John Cleese narrates Sergei Prokofiev’s “Peter and the Wolf” at a Cornell Chamber Orchestra concert in 2006, when Cleese was an A.D. White Professor-at-Large.

In new book, John Cleese is in his element at Cornell

John Cleese, famous for the comedy of “Monty Python’s Flying Circus,” “A Fish Called Wanda” and “Fawlty Towers,” shows another side – boundless intellectual curiosity – in a new Cornell University Press book compiling some of his lectures and presentations on campus from the past 20 years.

“Professor at Large: The Cornell Years,” publishing Oct. 15, displays the British comedian and actor’s wide range of interests, from creativity and group dynamics to religion.

Cleese visited Cornell seven times as an A.D. White Professor-at-Large from 1999 to 2007, and his affiliation with the university has continued as the Provost’s Visiting Professor at Cornell.

The book includes previously unpublished work such as “Sermon at Sage Chapel” (2001) and “What is Religion?

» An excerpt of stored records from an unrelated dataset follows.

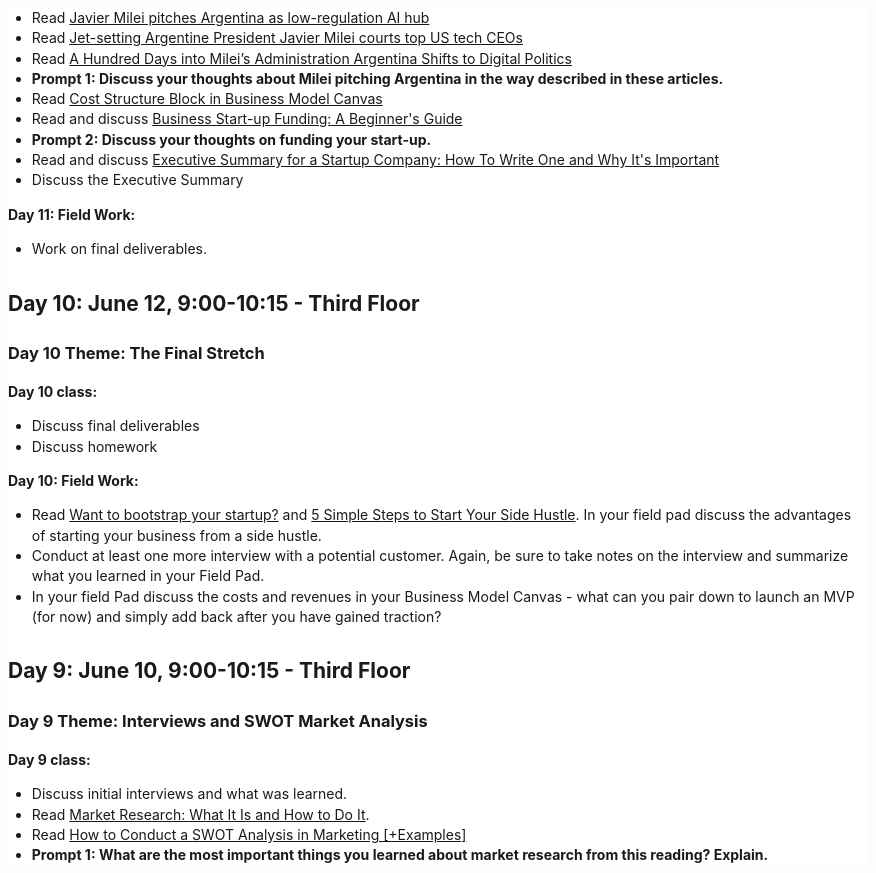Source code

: - Read [Javier Milei pitches Argentina as low-regulation AI hub](https://www.ft.com/content/90090232-7a68-4ef5-9f53-27a6bc1260cc)
- Read [Jet-setting Argentine President Javier Milei courts top US tech CEOs](https://www.ft.com/content/4ab30d78-aafc-47cc-8a4b-17f9a6f43bed)
- Read [A Hundred Days into Milei’s Administration Argentina Shifts to Digital Politics](https://latinamericanpost.com/americas/politics/a-hundred-days-into-mileis-administration-argentina-shifts-to-digital-politics/)
- **Prompt 1: Discuss your thoughts about Milei pitching Argentina in the way described in these articles.**
- Read [Cost Structure Block in Business Model Canvas](https://www.cleverism.com/cost-structure-block-in-business-model-canvas/)
- Read and discuss [Business Start-up Funding: A Beginner's Guide](https://foundr.com/articles/building-a-business/finance/funding-a-startup)
- **Prompt 2: Discuss your thoughts on funding your start-up.**
- Read and discuss [Executive Summary for a Startup Company: How To Write One and Why It's Important](https://www.indeed.com/career-advice/starting-new-job/executive-summary-startup)
- Discuss the Executive Summary

**Day 11: Field Work:**

- Work on final deliverables.

## Day 10: June 12, 9:00-10:15 - Third Floor

### Day 10 Theme: The Final Stretch

**Day 10 class:**
- Discuss final deliverables
- Discuss homework

**Day 10: Field Work:**
- Read [Want to bootstrap your startup?](https://www.capitalone.com/bank/money-management/financial-tips/bootstrapping-startup/) and [5 Simple Steps to Start Your Side Hustle](https://www.entrepreneur.com/article/381417). In your field pad discuss the advantages of starting your business from a side hustle.
- Conduct at least one more interview with a potential customer. Again, be sure to take notes on the interview and summarize what you learned in your Field Pad.
- In your field Pad discuss the costs and revenues in your Business Model Canvas - what can you pair down to launch an MVP (for now) and simply add back after you have gained traction?

## Day 9: June 10, 9:00-10:15 - Third Floor

### Day 9 Theme: Interviews and SWOT Market Analysis

**Day 9 class:**

- Discuss initial interviews and what was learned.
- Read [Market Research: What It Is and How to Do It](https://ahrefs.com/blog/market-research/).
- Read [How to Conduct a SWOT Analysis in Marketing [+Examples]](https://venngage.com/blog/swot-analysis-marketing/)
- **Prompt 1: What are the most important things you learned about market research from this reading? Explain.**
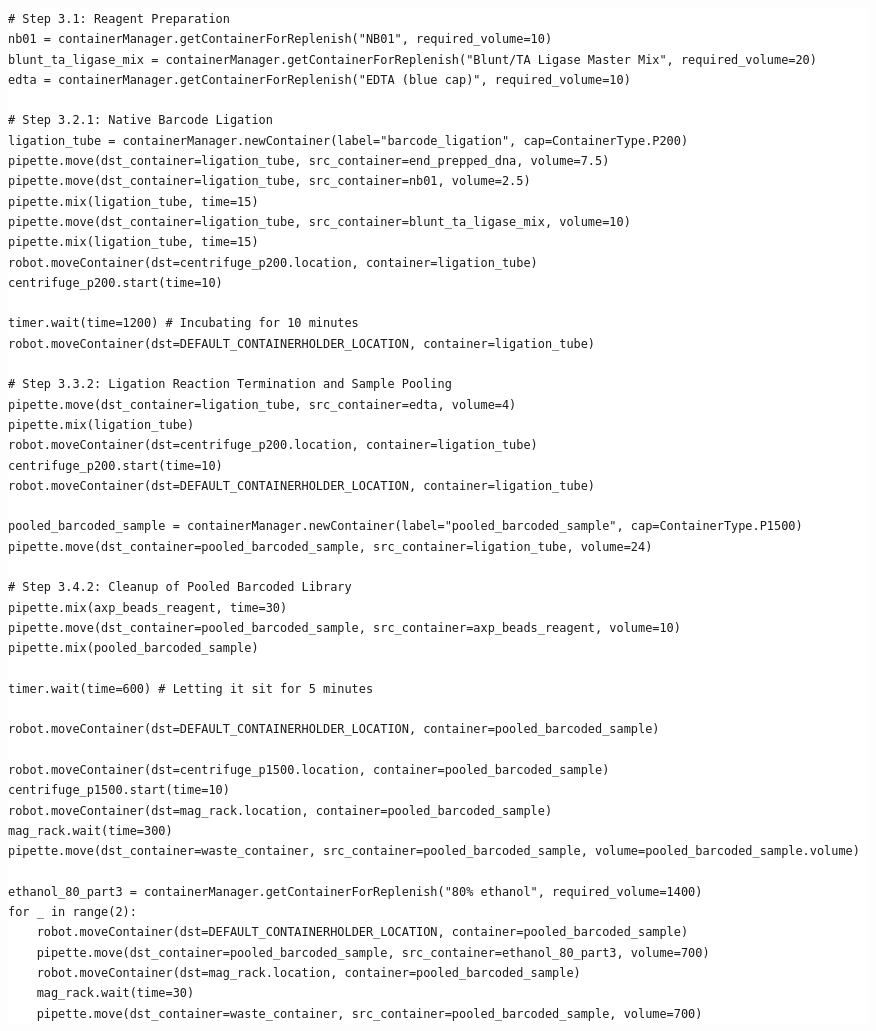     # Step 3.1: Reagent Preparation
    nb01 = containerManager.getContainerForReplenish("NB01", required_volume=10)
    blunt_ta_ligase_mix = containerManager.getContainerForReplenish("Blunt/TA Ligase Master Mix", required_volume=20)
    edta = containerManager.getContainerForReplenish("EDTA (blue cap)", required_volume=10)

    # Step 3.2.1: Native Barcode Ligation
    ligation_tube = containerManager.newContainer(label="barcode_ligation", cap=ContainerType.P200)
    pipette.move(dst_container=ligation_tube, src_container=end_prepped_dna, volume=7.5)
    pipette.move(dst_container=ligation_tube, src_container=nb01, volume=2.5)
    pipette.mix(ligation_tube, time=15)
    pipette.move(dst_container=ligation_tube, src_container=blunt_ta_ligase_mix, volume=10)
    pipette.mix(ligation_tube, time=15)
    robot.moveContainer(dst=centrifuge_p200.location, container=ligation_tube)
    centrifuge_p200.start(time=10)
    
    timer.wait(time=1200) # Incubating for 10 minutes
    robot.moveContainer(dst=DEFAULT_CONTAINERHOLDER_LOCATION, container=ligation_tube)

    # Step 3.3.2: Ligation Reaction Termination and Sample Pooling
    pipette.move(dst_container=ligation_tube, src_container=edta, volume=4)
    pipette.mix(ligation_tube)
    robot.moveContainer(dst=centrifuge_p200.location, container=ligation_tube)
    centrifuge_p200.start(time=10)
    robot.moveContainer(dst=DEFAULT_CONTAINERHOLDER_LOCATION, container=ligation_tube)
    
    pooled_barcoded_sample = containerManager.newContainer(label="pooled_barcoded_sample", cap=ContainerType.P1500)
    pipette.move(dst_container=pooled_barcoded_sample, src_container=ligation_tube, volume=24)

    # Step 3.4.2: Cleanup of Pooled Barcoded Library
    pipette.mix(axp_beads_reagent, time=30)
    pipette.move(dst_container=pooled_barcoded_sample, src_container=axp_beads_reagent, volume=10)
    pipette.mix(pooled_barcoded_sample)
    
    timer.wait(time=600) # Letting it sit for 5 minutes

    robot.moveContainer(dst=DEFAULT_CONTAINERHOLDER_LOCATION, container=pooled_barcoded_sample)

    robot.moveContainer(dst=centrifuge_p1500.location, container=pooled_barcoded_sample)
    centrifuge_p1500.start(time=10)
    robot.moveContainer(dst=mag_rack.location, container=pooled_barcoded_sample)
    mag_rack.wait(time=300)
    pipette.move(dst_container=waste_container, src_container=pooled_barcoded_sample, volume=pooled_barcoded_sample.volume)
    
    ethanol_80_part3 = containerManager.getContainerForReplenish("80% ethanol", required_volume=1400)
    for _ in range(2):
        robot.moveContainer(dst=DEFAULT_CONTAINERHOLDER_LOCATION, container=pooled_barcoded_sample)
        pipette.move(dst_container=pooled_barcoded_sample, src_container=ethanol_80_part3, volume=700)
        robot.moveContainer(dst=mag_rack.location, container=pooled_barcoded_sample)
        mag_rack.wait(time=30)
        pipette.move(dst_container=waste_container, src_container=pooled_barcoded_sample, volume=700)
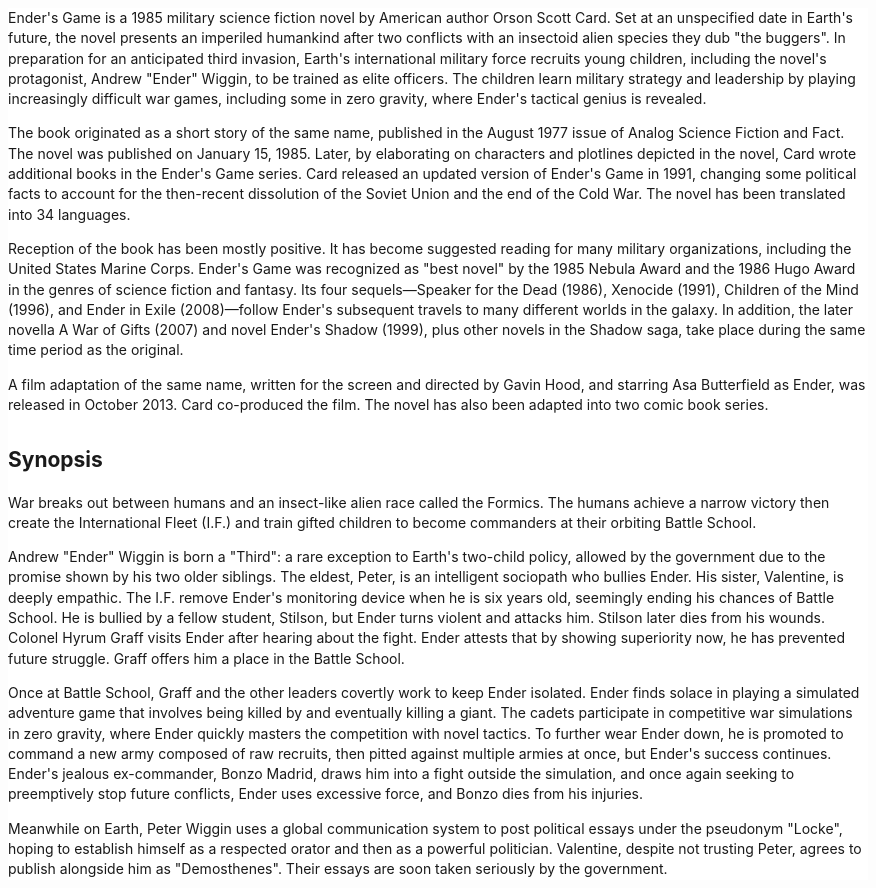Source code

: Ender's Game is a 1985 military science fiction novel by American author Orson Scott Card. Set at an unspecified date in Earth's future, the novel presents an imperiled humankind after two conflicts with an insectoid alien species they dub "the buggers". In preparation for an anticipated third invasion, Earth's international military force recruits young children, including the novel's protagonist, Andrew "Ender" Wiggin, to be trained as elite officers. The children learn military strategy and leadership by playing increasingly difficult war games, including some in zero gravity, where Ender's tactical genius is revealed.

The book originated as a short story of the same name, published in the August 1977 issue of Analog Science Fiction and Fact. The novel was published on January 15, 1985. Later, by elaborating on characters and plotlines depicted in the novel, Card wrote additional books in the Ender's Game series. Card released an updated version of Ender's Game in 1991, changing some political facts to account for the then-recent dissolution of the Soviet Union and the end of the Cold War. The novel has been translated into 34 languages.

Reception of the book has been mostly positive. It has become suggested reading for many military organizations, including the United States Marine Corps. Ender's Game was recognized as "best novel" by the 1985 Nebula Award and the 1986 Hugo Award in the genres of science fiction and fantasy. Its four sequels—Speaker for the Dead (1986), Xenocide (1991), Children of the Mind (1996), and Ender in Exile (2008)—follow Ender's subsequent travels to many different worlds in the galaxy. In addition, the later novella A War of Gifts (2007) and novel Ender's Shadow (1999), plus other novels in the Shadow saga, take place during the same time period as the original.

A film adaptation of the same name, written for the screen and directed by Gavin Hood, and starring Asa Butterfield as Ender, was released in October 2013. Card co-produced the film. The novel has also been adapted into two comic book series.

## Synopsis

War breaks out between humans and an insect-like alien race called the Formics. The humans achieve a narrow victory then create the International Fleet (I.F.) and train gifted children to become commanders at their orbiting Battle School.

Andrew "Ender" Wiggin is born a "Third": a rare exception to Earth's two-child policy, allowed by the government due to the promise shown by his two older siblings. The eldest, Peter, is an intelligent sociopath who bullies Ender. His sister, Valentine, is deeply empathic. The I.F. remove Ender's monitoring device when he is six years old, seemingly ending his chances of Battle School. He is bullied by a fellow student, Stilson, but Ender turns violent and attacks him. Stilson later dies from his wounds. Colonel Hyrum Graff visits Ender after hearing about the fight. Ender attests that by showing superiority now, he has prevented future struggle. Graff offers him a place in the Battle School.

Once at Battle School, Graff and the other leaders covertly work to keep Ender isolated. Ender finds solace in playing a simulated adventure game that involves being killed by and eventually killing a giant. The cadets participate in competitive war simulations in zero gravity, where Ender quickly masters the competition with novel tactics. To further wear Ender down, he is promoted to command a new army composed of raw recruits, then pitted against multiple armies at once, but Ender's success continues. Ender's jealous ex-commander, Bonzo Madrid, draws him into a fight outside the simulation, and once again seeking to preemptively stop future conflicts, Ender uses excessive force, and Bonzo dies from his injuries.

Meanwhile on Earth, Peter Wiggin uses a global communication system to post political essays under the pseudonym "Locke", hoping to establish himself as a respected orator and then as a powerful politician. Valentine, despite not trusting Peter, agrees to publish alongside him as "Demosthenes". Their essays are soon taken seriously by the government.
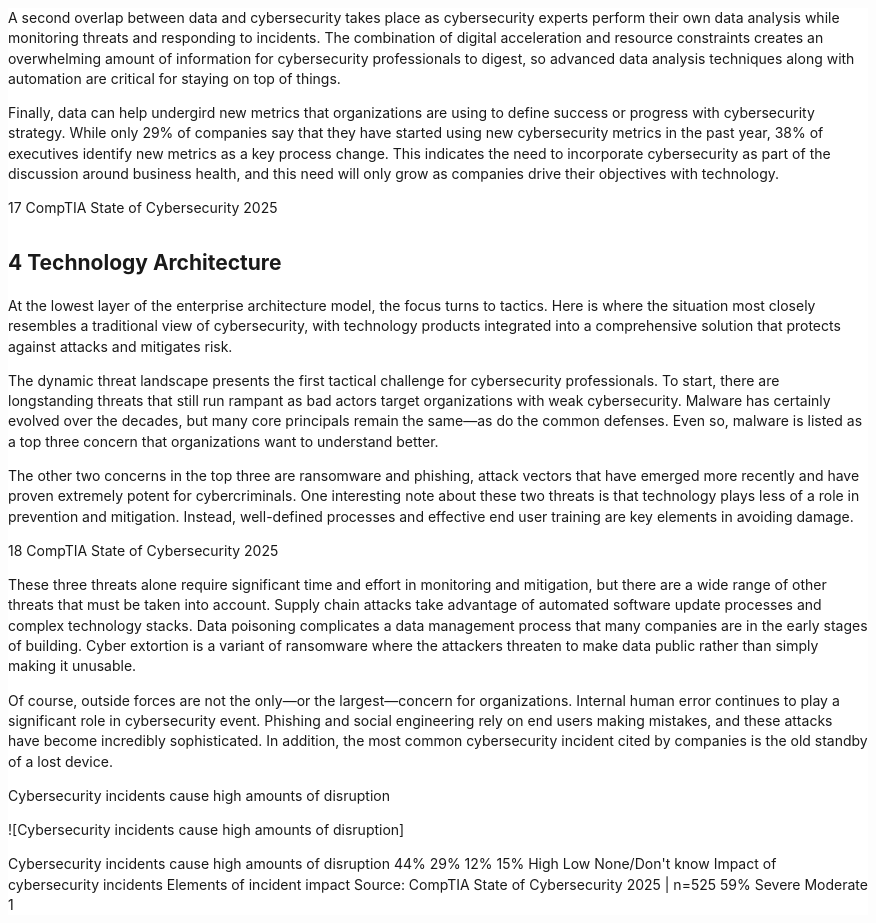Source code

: A second overlap between data and cybersecurity takes place as cybersecurity experts perform their own data analysis while monitoring threats and responding to incidents. The combination of digital acceleration and resource constraints creates an overwhelming amount of information for cybersecurity professionals to digest, so advanced data analysis techniques along with automation are critical for staying on top of things.

Finally, data can help undergird new metrics that organizations are using to define success or progress with cybersecurity strategy. While only 29% of companies say that they have started using new cybersecurity metrics in the past year, 38% of executives identify new metrics as a key process change. This indicates the need to incorporate cybersecurity as part of the discussion around business health, and this need will only grow as companies drive their objectives with technology.

17
CompTIA State of Cybersecurity 2025

## 4 Technology Architecture

At the lowest layer of the enterprise architecture model, the focus turns to tactics. Here is where the situation most closely resembles a traditional view of cybersecurity, with technology products integrated into a comprehensive solution that protects against attacks and mitigates risk.

The dynamic threat landscape presents the first tactical challenge for cybersecurity professionals. To start, there are longstanding threats that still run rampant as bad actors target organizations with weak cybersecurity. Malware has certainly evolved over the decades, but many core principals remain the same—as do the common defenses. Even so, malware is listed as a top three concern that organizations want to understand better.

The other two concerns in the top three are ransomware and phishing, attack vectors that have emerged more recently and have proven extremely potent for cybercriminals. One interesting note about these two threats is that technology plays less of a role in prevention and mitigation. Instead, well-defined processes and effective end user training are key elements in avoiding damage.

18
CompTIA State of Cybersecurity 2025

These three threats alone require significant time and effort in monitoring and mitigation, but there are a wide range of other threats that must be taken into account. Supply chain attacks take advantage of automated software update processes and complex technology stacks. Data poisoning complicates a data management process that many companies are in the early stages of building. Cyber extortion is a variant of ransomware where the attackers threaten to make data public rather than simply making it unusable.

Of course, outside forces are not the only—or the largest—concern for organizations. Internal human error continues to play a significant role in cybersecurity event. Phishing and social engineering rely on end users making mistakes, and these attacks have become incredibly sophisticated. In addition, the most common cybersecurity incident cited by companies is the old standby of a lost device.

Cybersecurity incidents cause high amounts of disruption

![Cybersecurity incidents cause high amounts of disruption]

Cybersecurity incidents cause high amounts of disruption
44%
29%
12%
15%
High
Low
None/Don't
know
Impact of cybersecurity incidents
Elements of incident impact
Source: CompTIA State of Cybersecurity 2025 | n=525
59%
Severe
Moderate
1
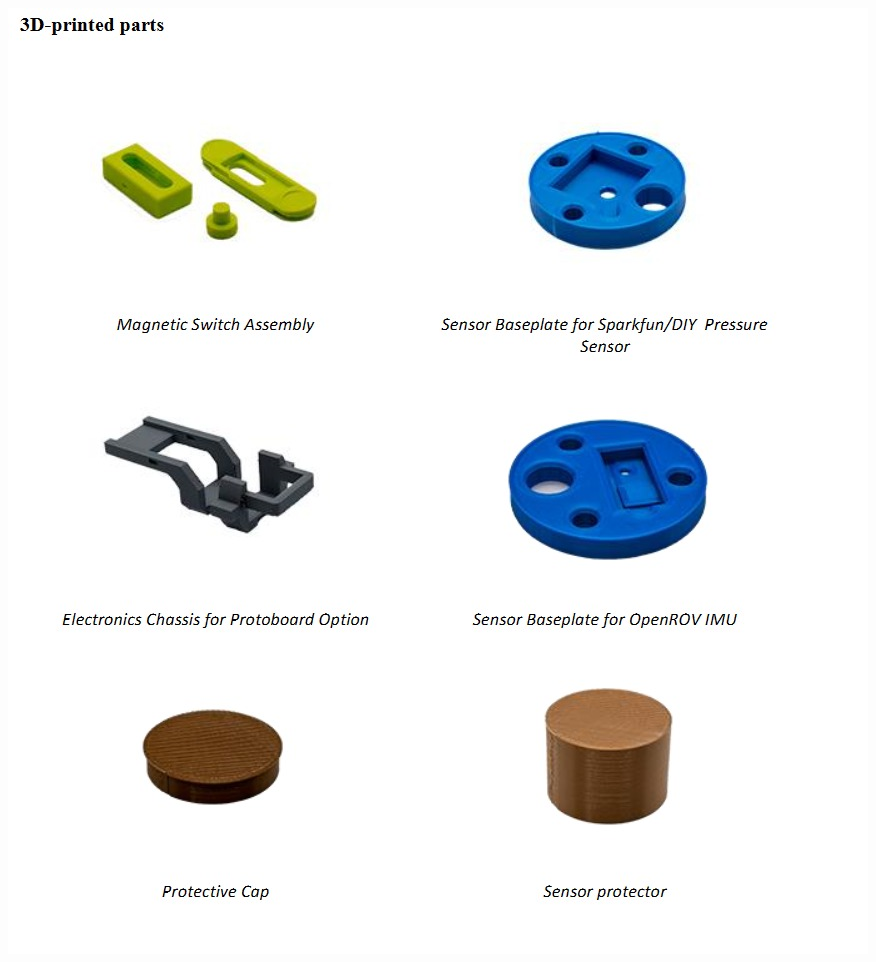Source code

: ![Web-capture_27-10-2023_141725_gfdkcfdhglbbcnllmbgkfkfbmnfkncio.jpeg](OpenCTD/Documentation/Manual/tools/Web-capture_27-10-2023_141725_gfdkcfdhglbbcnllmbgkfkfbmnfkncio.jpeg)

Musings on ‘Life of Brian’” (2004). The final chapter, from Cleese’s most recent visit to campus, is a transcript of his September 2017 conversation onstage in Bailey Hall with Cornell University Press Director Dean Smith and an audience Q&A.

“I took two months to research the talk, to figure out how the book should end. That was the challenge of it,” Smith said. “It was like cramming for a final exam, and in every possible discipline. I read everything he’d written, watched every episode of ‘Fawlty Towers,’ every episode of ‘Monty Python,’ and made up question cards to steer the conversation.”

Smith found the actor to be an easygoing and amenable collaborator when they met at the Statler Hotel to go over the script for the talk. They mutually decided to open their discourse with a line from a Python sketch, which Cleese called “the elephant in the room.”

“Being with him one-on-one, he’s like your father or grandfather, someone who’s 100 percent invested in you in the moment,” Smith said. “He wanted to create the best possible show. Before we went on stage, he said, ‘There’s nothing to worry about here. You’ll find it hard to shut me up.’”

“Professor at Large” complements Cleese’s 2015 memoir “So, Anyway …” which chronicles his early years up to the beginning of Monty Python.

“You know about the comedy, and you find out that he wanted to teach and be a scholar. This book provides a record of that in a dynamic and entertaining way,” Smith said. “It’s an enjoyable reading experience – along the way he provides 60 to 80 references to works that inspired him, but you don’t notice that because it’s so engaging.”

The Cornell book has sold 4,000 copies through advance orders, is featured in Vanity Fair among “11 Nonfiction Books to Read This Fall” and is being reviewed in The Times (of London) Literary Supplement.

“He recently sent me an email, saying ‘Who knew our little book would get so much attention?’” Smith said.

“At this point he’s more excited about the issues he tackles in this book – religion, the brain, current events – than he is in talking about ‘Monty Python’,” Smith said. “The comedy is fantastic, but it’s a veneer. He committed all those years to psychotherapy; he’s very courageous. There’s a part of his personality that’s Basil Fawlty.”

The book’s introduction, detailing the early stages of Cleese’s ongoing relationship with Cornell, is by Stephen Ceci, the Helen L. Carr Professor of Developmental Psychology, who participated in a 2001 talk with Cleese on facial recognition that’s also included.

Smith said he’d love to have Cleese visit Sage House, where the idea for the book began. The late Gerri Jones, former administrator of the Professors-at-Large program, first brought up Cleese as a subject and helped compile much of the material in the book, including transcribing a seminar on screenwriting with Cleese and William Goldman.

“These are the kind of books I want to do, that reflect the uniqueness of the university,” Smith said. “I’m sure that this will take on a life of its own.”